Of course there were challenges. The system has to work for pop recordings (where every instrument is recorded in mono with a single microphone and the fake reverb is generated digitally) and orchestra recordings (where, at the opposite end, you have two microphones in a concert hall and nothing else) and everything in between. This took some tweaking – but that’s why it took a while to build. The other big challenge was ensuring that it works for more than just a 2.0 input – that it also behaves for other input formats.
In the end, we had an upmixer that had “grown” in Max/MSP. The problem then was how to implement it, since the televisions don’t run Macintosh software inside. The solution to this was reverse engineering – I took my Max Patcher and converted it to a flowchart that was given to our “real” programmers to write the DSP code that would live inside the final products. So, they wrote the code and we ran it on the early prototype of the television (which actually just looked like a raw screen and a printed circuit board on a piece of MDF, as you can see in the photo below…).
One of the “tricks” that I did when making the signal flow was to leave myself a bunch of parameters that I could tune after the whole algorithm was implemented. So, once the Max/MSP + Matlab version on my Macintosh was converted to software inside the final hardware, and that was verified to make sure the conversion was correct, I could start tweaking. This meant leaving the BeoLab 3’s in the listening room, but taking out the Mac and the sound cards and replacing them with an early television prototype (see the photo above… it was VERY early…).

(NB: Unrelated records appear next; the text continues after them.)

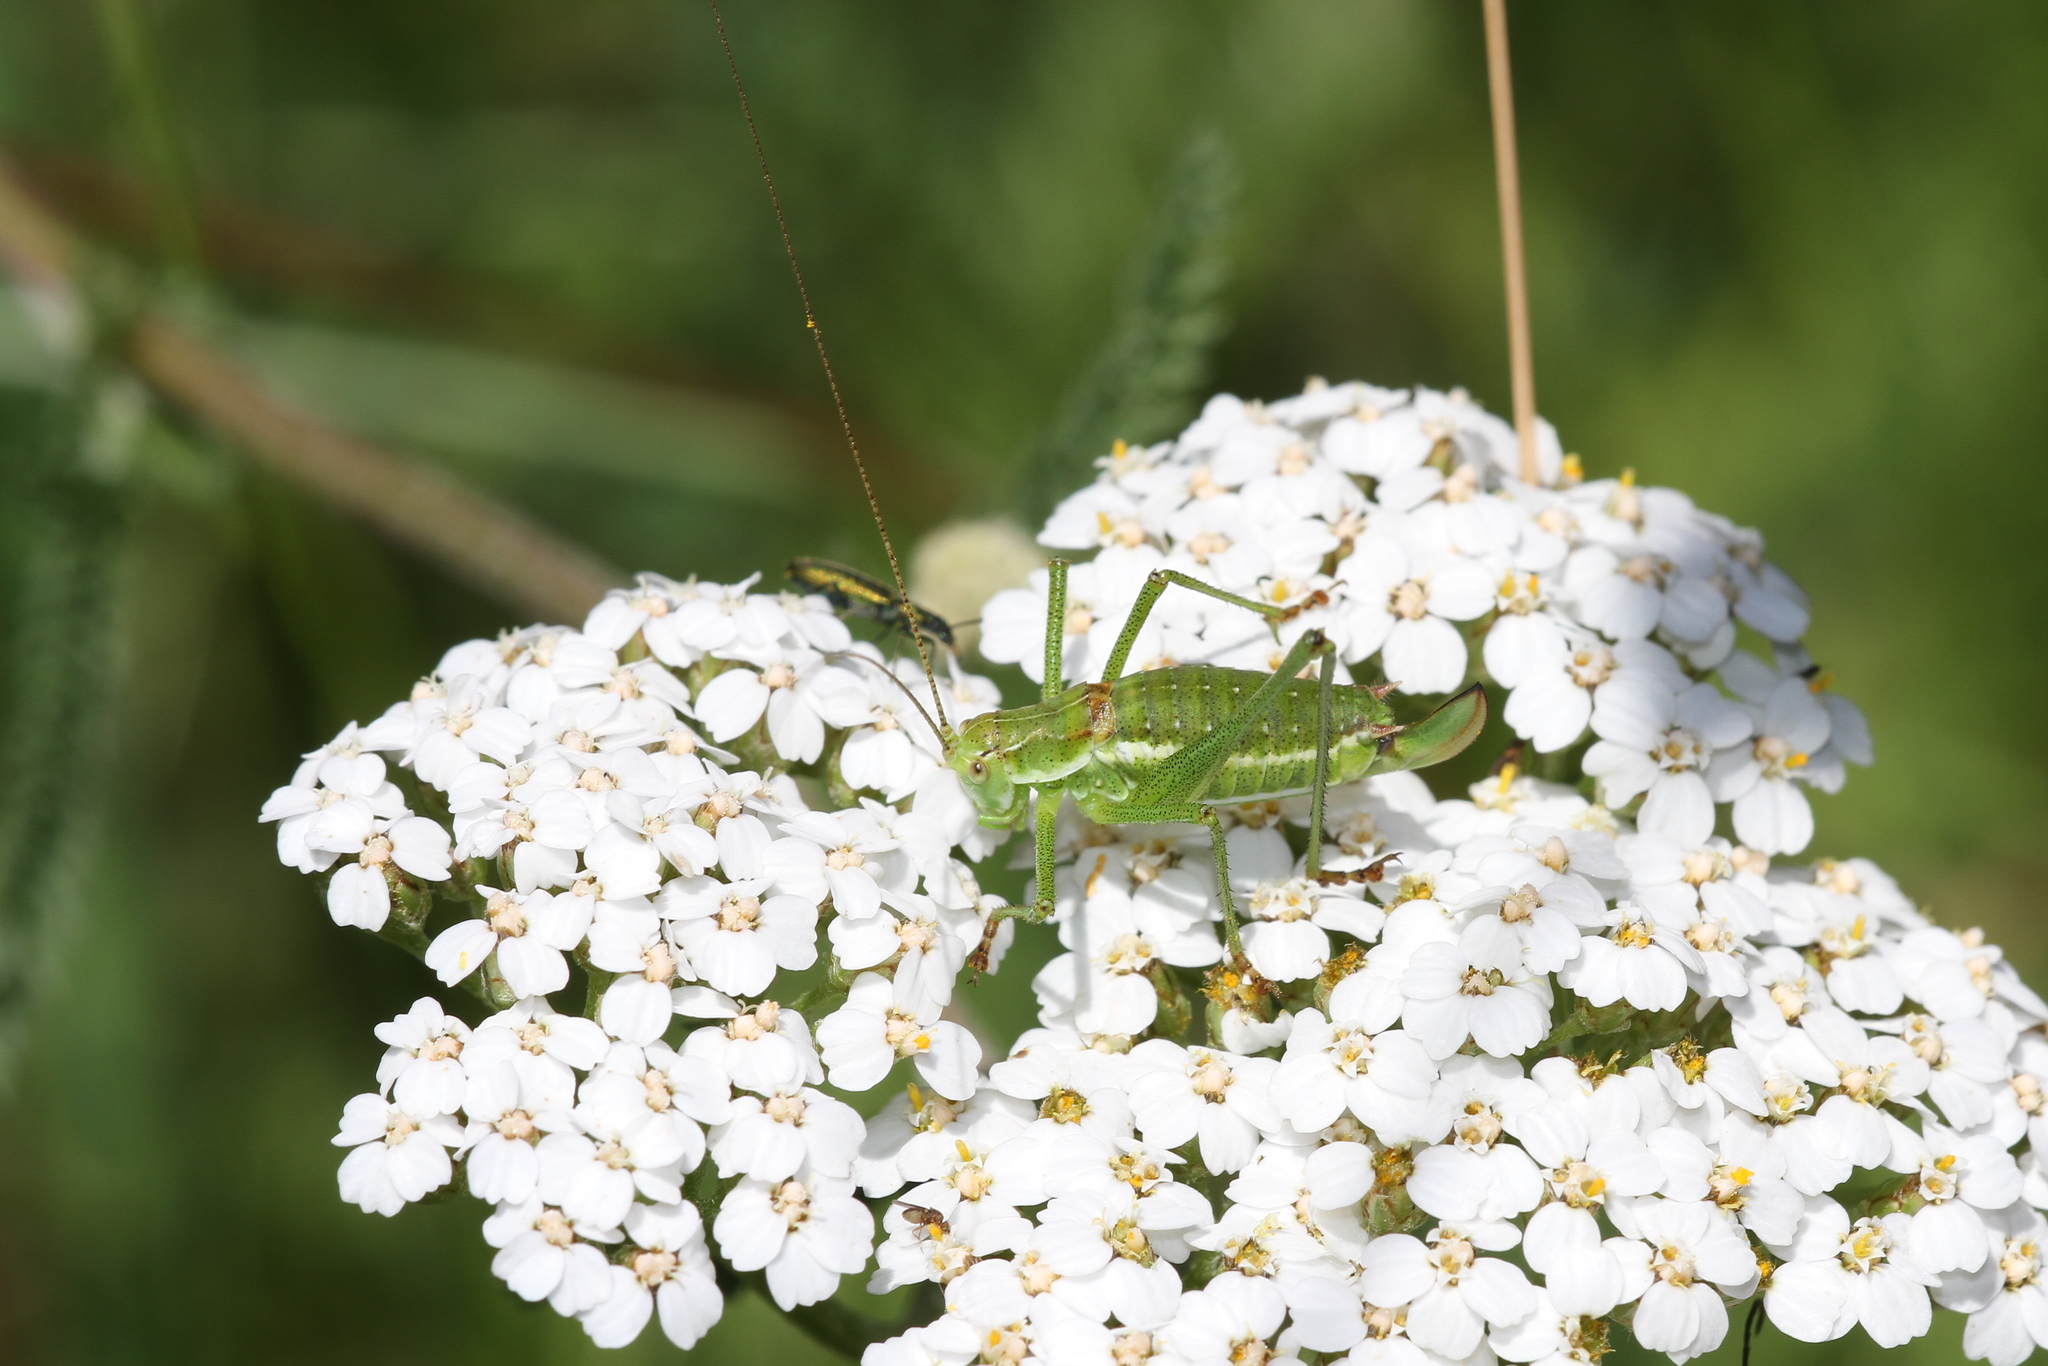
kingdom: Animalia
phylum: Arthropoda
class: Insecta
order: Orthoptera
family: Tettigoniidae
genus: Leptophyes
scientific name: Leptophyes albovittata
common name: Striped bush-cricket
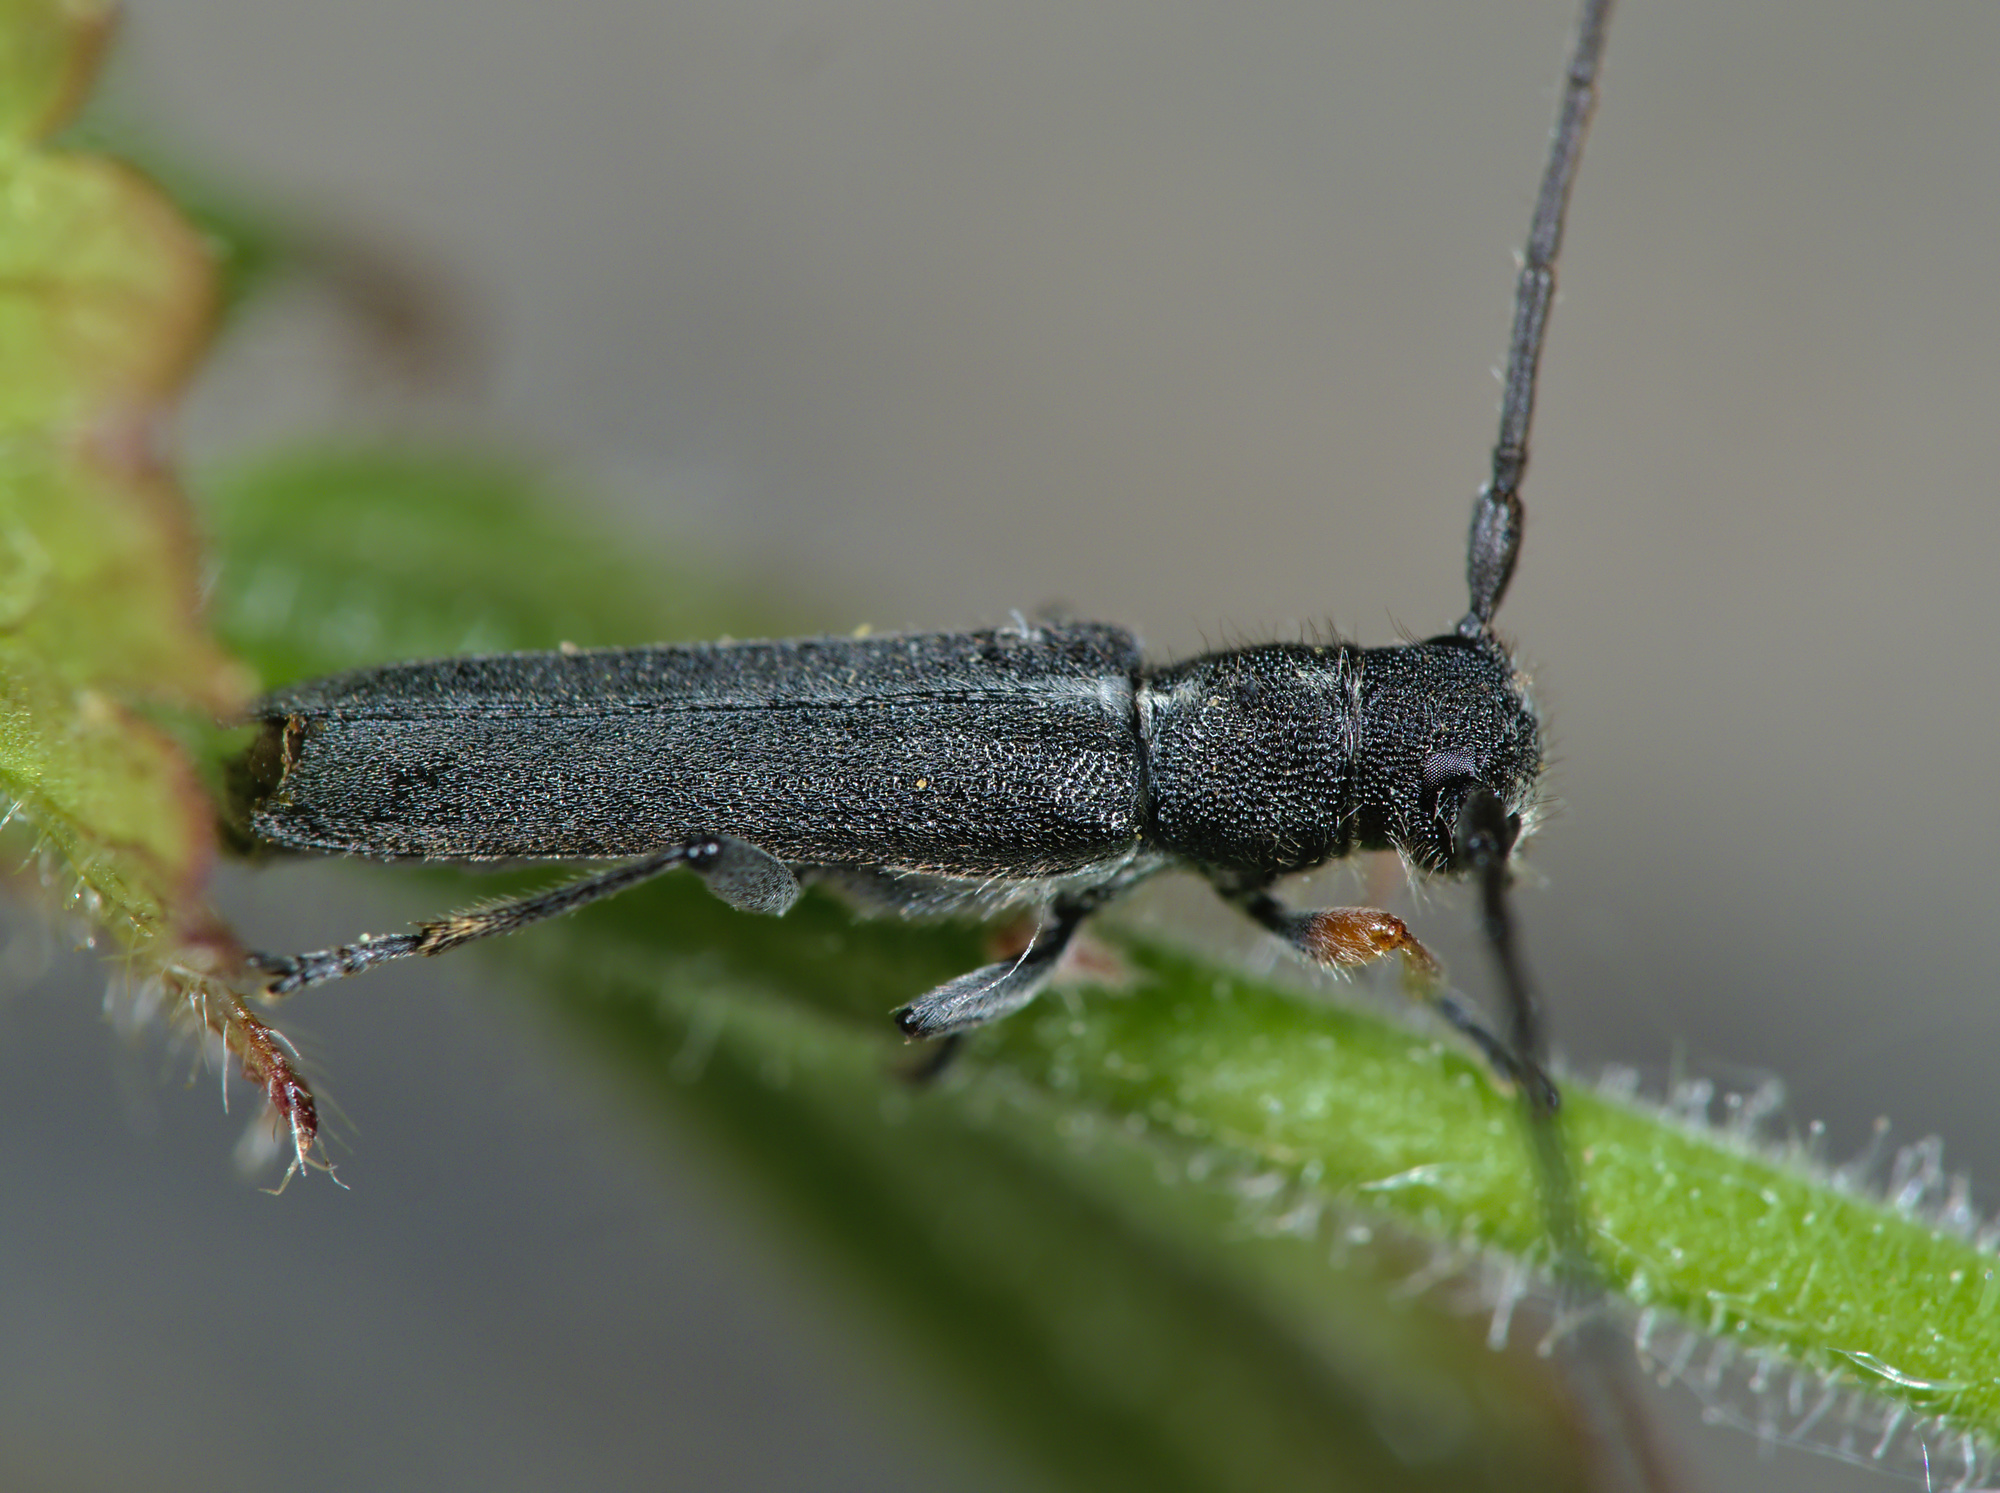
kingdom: Animalia
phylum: Arthropoda
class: Insecta
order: Coleoptera
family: Cerambycidae
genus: Phytoecia
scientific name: Phytoecia cylindrica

From there I could make minor adjustments in the upmixer’s behaviour, including the custom tuning of each step on each of the different sliders that are in the final menus (like “Frequency Tilt” and “Stage Width” – just to name two).
Finally, we had to make sure that the upmixing and downmixing worked with different combinations of inputs (from 1.0 to 7.1 signals) and output configurations (from one loudspeaker to 12, sometimes with subwoofers, sometimes not) and different loudspeaker types (mixing and matching different sets of BeoLab loudspeakers to make sure things held together even if you don’t have 7 BeoLab 5’s in your listening room).
Of course, this was the short version of the full story. The longer version would talk about how our first real version of the TrueImage upmixer in a commercial product was made for the first Advanced Sound System that we put in the Audi A8. It would also talk about how TrueImage isn’t a fixed algorithm – it’s constantly evolving to meet the needs of the product it’s put in. So it’s more like a toolbox of possibilities that we can work with in the development process of any of our products that have to negotiate a situation where the number of audio input channels isn’t equal to the number of output channels. This also means that, as time goes on, the TrueImage algorithm will certainly change to meet the needs of the signals that we can receive and the outputs that our products can deliver. However, that would be too much information for this week.